Lo scenario della Palazzina di Caccia di Stupinigi ha fatto da cornice all’evento. Alla vigilia non erano mancate critiche sul possibile affaticamento degli animali, ma sul campo si sono visti cani coinvolti e motivati, in un clima sereno e con temperature ideali. L’organizzazione ha garantito controlli veterinari costanti: due medici e un’osteopata presenti, tre verifiche al giorno per ogni cane e gare programmate solo nei mesi freschi, da fine settembre a marzo, evitando il caldo oltre i 20 gradi.
Il canicross è solo una delle specialità: spazio anche a bike joring e scooter joring.
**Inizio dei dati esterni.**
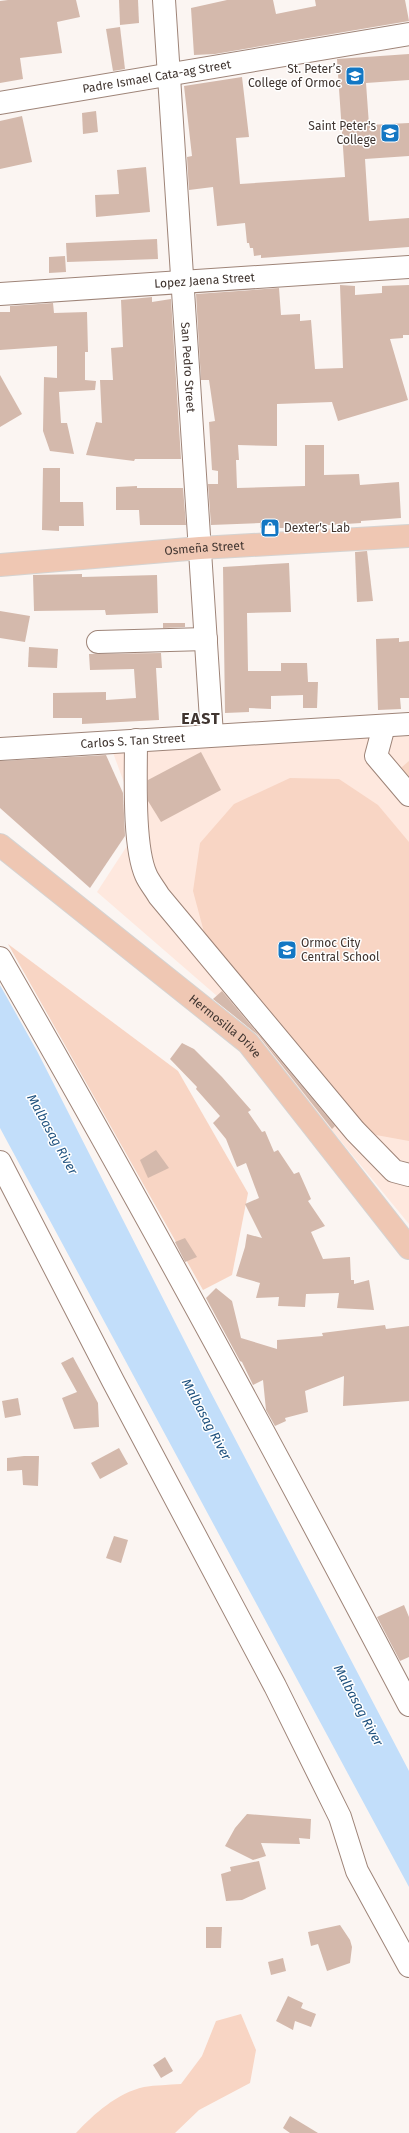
<svg xmlns="http://www.w3.org/2000/svg" width="409" height="2133" viewBox="0 0 409 2133" font-family="'Fira Sans',sans-serif">
<style>
.built{fill:#fee8de}
.green{fill:#f8d5c4}
.water{fill:#c2defa}
.building{fill:#d4b9ac}
.lines{fill:none;stroke-linecap:round;stroke-linejoin:round}
.minor-casing{stroke:#9e8478;stroke-width:24}
.major-casing{stroke:#d5d3d1;stroke-width:24}
.minor{stroke:#fff;stroke-width:22}
.major{stroke:#efc7b3;stroke-width:22}
.labels{text-anchor:middle;stroke-width:3;stroke-linejoin:round;paint-order:stroke}
.poi-label{font-size:12px;fill:#403530;stroke:#fff;text-anchor:end}
.street-label{font-size:12px;fill:#403530;stroke:#fff}
.water-label{font-size:13px;font-style:italic;fill:#1e517e;stroke:#fff}
.district-label{font-size:16px;font-weight:bold;letter-spacing:1px;fill:#403530;stroke:#fff}
</style>
<rect width="100%" height="100%" fill="#fbf5f2"/>
<!-- built -->
<path class="built" d="M 409,733 L 409,1224 L 232,1009 L 97,892 L 140,826 L 112,750 Z"/>
<!-- green -->
<g class="green">
<path d="M 409,761 L 409,804 L 388,779 Z"/>
<path d="M 290,778 L 339,779 L 378,805 L 409,842 L 409,1141 L 376,1135 L 339,1105 L 205,936 L 193,891 L 200,843 L 234,804 Z"/>
<path d="M 8,944 L 178,1071 L 248,1193 L 232,1275 L 203,1290 Z"/>
<path d="M 241,2014 L 256,2050 L 250,2083 L 199,2110 L 175,2133 L 76,2133 C 94,2114 117,2093 144,2087 C 156,2085 168,2085 181,2084 L 202,2056 L 216,2021 Z"/>
</g>
<!-- water -->
<path class="water" d="M 0,985 L 37,1051 L 208,1387 L 409,1771 L 409,1887 L 0,1128 Z"/>
<!-- building -->
<g class="building">
<path d="M 8,0 L 76,0 L 80,17 L 57,22 L 62,53 L 20,58 L 23,79 L 0,83 L 0,1 Z"/>
<path d="M 119,0 L 138,0 L 139,23 L 120,25 Z"/>
<path d="M 227,0 L 273,0 L 276,14 L 316,6 L 315,0 L 405,0 L 409,21 L 215,54 L 194,55 L 191,8 Z"/>
<path d="M 120,27 L 125,69 L 113,71 L 106,29 Z"/>
<path d="M 409,54 L 409,80 L 366,83 L 369,125 L 409,123 L 409,156 L 365,159 L 369,221 L 409,218 L 409,247 L 261,258 L 261,255 L 254,256 L 253,248 L 250,248 L 249,243 L 247,243 L 245,223 L 217,226 L 213,187 L 189,190 L 187,157 L 192,156 L 184,86 L 242,77 L 249,137 L 236,138 L 240,184 L 345,177 L 337,59 Z"/>
<path d="M 96,111 L 98,132 L 83,134 L 82,113 Z"/>
<path d="M 22,116 L 32,162 L 0,169 L 0,121 Z"/>
<path d="M 146,167 L 150,212 L 96,217 L 95,195 L 119,194 L 117,170 Z"/>
<path d="M 157,239 L 158,259 L 67,262 L 66,243 Z"/>
<path d="M 65,256 L 66,272 L 49,273 L 49,257 Z"/>
<path d="M 340,285 L 355,286 L 355,295 L 382,293 L 382,286 L 409,285 L 409,335 L 403,335 L 403,338 L 390,339 L 408,400 L 338,421 L 332,402 L 277,404 L 277,446 L 238,445 L 239,460 L 236,460 L 237,488 L 305,486 L 305,445 L 324,445 L 324,475 L 359,474 L 360,485 L 399,482 L 401,518 L 361,521 L 361,523 L 282,528 L 260,528 L 260,523 L 211,525 L 208,484 L 218,484 L 218,471 L 212,470 L 209,422 L 215,421 L 209,380 L 201,380 L 196,294 L 279,288 L 281,315 L 300,314 L 300,321 L 311,320 L 315,369 L 343,368 Z"/>
<path d="M 152,297 L 152,302 L 171,299 L 181,459 L 135,459 L 134,461 L 86,455 L 96,422 L 102,423 L 100,380 L 113,380 L 111,348 L 123,347 L 121,300 Z"/>
<path d="M 53,303 L 54,313 L 87,312 L 88,352 L 85,352 L 85,380 L 96,381 L 95,390 L 59,392 L 61,423 L 67,423 L 74,454 L 50,451 L 43,431 L 44,377 L 57,378 L 57,346 L 0,350 L 0,312 L 10,312 L 10,306 Z"/>
<path d="M 0,375 L 22,414 L 0,427 Z"/>
<path d="M 43,468 L 60,468 L 60,502 L 83,502 L 84,526 L 59,526 L 59,531 L 42,530 Z"/>
<path d="M 137,486 L 137,488 L 183,488 L 186,525 L 140,525 L 139,510 L 116,510 L 116,487 Z"/>
<path d="M 367,551 L 373,601 L 357,602 L 355,552 Z"/>
<path d="M 289,563 L 291,612 L 247,613 L 248,671 L 281,671 L 281,663 L 307,663 L 308,682 L 318,682 L 317,708 L 303,708 L 303,695 L 271,696 L 271,709 L 249,708 L 249,712 L 225,713 L 223,567 Z"/>
<path d="M 82,574 L 82,577 L 157,575 L 158,613 L 106,615 L 105,610 L 34,611 L 33,575 Z"/>
<path d="M 0,611 L 30,616 L 25,642 L 0,638 Z"/>
<path d="M 163,623 L 185,623 L 185,627 L 163,628 Z"/>
<path d="M 399,638 L 399,642 L 409,641 L 409,698 L 400,698 L 401,709 L 378,710 L 376,639 Z"/>
<path d="M 29,647 L 58,649 L 57,668 L 28,667 Z"/>
<path d="M 161,653 L 162,668 L 156,668 L 159,720 L 82,724 L 82,718 L 53,718 L 53,693 L 106,692 L 106,700 L 136,698 L 134,669 L 90,670 L 89,654 Z"/>
<path d="M 201,752 L 221,790 L 161,822 L 148,801 L 148,780 Z"/>
<path d="M 106,755 L 123,793 L 125,836 L 90,888 L 0,808 L 0,761 Z"/>
<path d="M 222,991 L 335,1126 L 332,1129 L 258,1035 L 213,999 Z"/>
<path d="M 182,1043 L 194,1049 L 222,1077 L 251,1110 L 248,1112 L 262,1132 L 265,1131 L 274,1152 L 278,1150 L 294,1174 L 299,1172 L 311,1199 L 308,1201 L 325,1226 L 311,1232 L 323,1259 L 350,1257 L 351,1280 L 354,1280 L 354,1284 L 369,1280 L 374,1310 L 337,1308 L 339,1293 L 306,1294 L 305,1307 L 278,1306 L 279,1297 L 256,1298 L 260,1283 L 236,1276 L 245,1247 L 247,1234 L 262,1238 L 245,1204 L 259,1198 L 246,1163 L 237,1167 L 226,1139 L 213,1123 L 220,1116 L 196,1089 L 197,1087 L 170,1059 Z"/>
<path d="M 156,1150 L 169,1168 L 148,1178 L 140,1160 Z"/>
<path d="M 185,1238 L 197,1257 L 185,1262 L 175,1242 Z"/>
<path d="M 216,1288 L 232,1301 L 241,1338 L 277,1349 L 277,1340 L 323,1336 L 322,1333 L 385,1325 L 386,1329 L 409,1326 L 409,1401 L 343,1406 L 344,1376 L 305,1391 L 308,1412 L 285,1418 L 286,1421 L 275,1426 L 266,1410 L 263,1380 L 253,1385 L 242,1362 L 240,1361 L 206,1298 Z"/>
<path d="M 73,1357 L 98,1403 L 99,1427 L 74,1429 L 62,1398 L 77,1392 L 61,1363 Z"/>
<path d="M 18,1398 L 21,1415 L 5,1418 L 2,1401 Z"/>
<path d="M 119,1448 L 128,1464 L 100,1479 L 91,1463 Z"/>
<path d="M 24,1456 L 39,1456 L 38,1486 L 23,1485 L 22,1470 L 7,1471 L 7,1458 Z"/>
<path d="M 114,1536 L 128,1540 L 121,1563 L 106,1558 Z"/>
<path d="M 404,1605 L 409,1617 L 409,1657 L 400,1661 L 377,1617 Z"/>
<path d="M 247,1814 L 311,1819 L 310,1839 L 299,1838 L 300,1844 L 261,1843 L 266,1856 L 253,1860 L 225,1846 L 235,1828 Z"/>
<path d="M 259,1861 L 266,1889 L 242,1900 L 226,1901 L 221,1874 L 231,1871 L 230,1867 Z"/>
<path d="M 340,1925 L 350,1940 L 352,1947 L 350,1963 L 327,1971 L 318,1944 L 311,1946 L 308,1932 Z"/>
<path d="M 206,1927 L 222,1927 L 221,1948 L 206,1948 Z"/>
<path d="M 283,1958 L 286,1971 L 271,1975 L 268,1962 Z"/>
<path d="M 288,1996 L 303,2003 L 301,2008 L 316,2014 L 311,2027 L 295,2021 L 293,2030 L 276,2021 Z"/>
<path d="M 165,2057 L 173,2071 L 161,2078 L 153,2065 Z"/>
<path d="M 290,2116 L 318,2133 L 290,2133 L 283,2128 Z"/>
</g>
<g class="lines">
<!-- minor casing -->
<g class="minor-casing">
<g id="minor">
<path id="s1" d="M 164,0 L 212,735"/>
<path id="s2" d="M 0,103 L 409,34"/>
<path id="s3" d="M 0,294 L 409,267"/>
<path d="M 98,642 L 206,639"/>
<path d="M 384,726 L 376,756 L 409,795"/>
<path d="M 136,740 C 136,774 133,846 146,875 C 149,882 155,889 159,896 L 355,1131 L 394,1171 L 409,1175"/>
<path id="s4" d="M 0,749 L 409,724"/>
<path d="M 0,958 C 142,1204 277,1454 409,1705"/>
<path d="M 0,1162 L 113,1381 L 275,1686 L 340,1817 L 357,1871 L 409,1966"/>
</g>
</g>
<!-- major casing -->
<g class="major-casing">
<g id="major">
<path id="s5" d="M 0,565 L 200,548 L 409,536"/>
<path id="s6" d="M 0,845 L 248,1043 L 409,1248"/>
</g>
</g>
<!-- minor -->
<use href="#minor" class="minor"/>
<!-- major -->
<use href="#major" class="major"/>
</g>
<!-- icons -->
<defs>
<g id="school-square" transform="scale(1)"><rect x="-9" y="-9" width="18" height="18" rx="4" fill="#1377c3" stroke="#fff"/><path d="M0-5L7-2L0 1L-7-2ZM-4 1L0 2.5L4 1V4Q0 6-4 4Z" fill="#fff"/></g>
<g id="university-square" transform="scale(1)"><rect x="-9" y="-9" width="18" height="18" rx="4" fill="#1377c3" stroke="#fff"/><path d="M0-5L7-2L0 1L-7-2ZM-4 1L0 2.5L4 1V4Q0 6-4 4Z" fill="#fff"/></g>
<g id="shop-square" transform="scale(1)"><rect x="-9" y="-9" width="18" height="18" rx="4" fill="#1377c3" stroke="#fff"/><path d="M-5-2.5h2.3a2.7 3.5 0 0 1 5.4 0H5L5.5 6h-11ZM-1.5-2.5h3a1.5 2.3 0 0 0-3 0Z" fill="#fff"/></g>
</defs>
<g fill-rule="evenodd">
<use href="#school-square" x="355" y="76"/>
<use href="#university-square" x="390" y="133"/>
<use href="#shop-square" x="270" y="528"/>
<use href="#school-square" x="287" y="950"/>
</g>
<g class="labels">
<!-- poi labels -->
<g class="poi-label">
<text x="341" y="73">St. Peter’s<tspan x="341" dy="14">College of Ormoc</tspan></text>
<text x="376" y="130">Saint Peter's<tspan x="376" dy="14">College</tspan></text>
<text x="284" y="532" text-anchor="start">Dexter's Lab</text>
<text x="301" y="947" text-anchor="start">Ormoc City<tspan x="301" dy="14">Central School</tspan></text>
</g>
<!-- street labels -->
<g class="street-label">
<text dy="4" stroke="none"><textPath href="#s2" startOffset="159">Padre Ismael Cata-ag Street</textPath></text>
<text dy="4" stroke="none"><textPath href="#s3" startOffset="205">Lopez Jaena Street</textPath></text>
<text dy="4" stroke="none"><textPath href="#s1" startOffset="368">San Pedro Street</textPath></text>
<text dy="4" stroke="none"><textPath href="#s5" startOffset="205">Osmeña Street</textPath></text>
<text dy="4" stroke="none"><textPath href="#s4" startOffset="133">Carlos S. Tan Street</textPath></text>
<text dy="4" stroke="none"><textPath href="#s6" startOffset="289">Hermosilla Drive</textPath></text>
</g>
<!-- water labels -->
<g class="water-label">
<text transform="translate(53 1134) rotate(61)" y="5">Malbasag River</text>
<text transform="translate(207 1419) rotate(62)" y="5">Malbasag River</text>
<text transform="translate(359 1705) rotate(62)" y="5">Malbasag River</text>
</g>
<!-- district labels -->
<g class="district-label">
<text x="201" y="724">EAST</text>
</g>
</g>
</svg>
Regola fondamentale: lo sforzo principale spetta all’uomo, il cane affianca e collabora senza essere un semplice traino.
A guidare il movimento è Simone Giordano, presidente di ASD Canicross Italia e membro della International Canicross Federation: nato negli anni ’80 come attività informale, oggi il settore conta 39 medaglie mondiali e circa mille praticanti in Italia.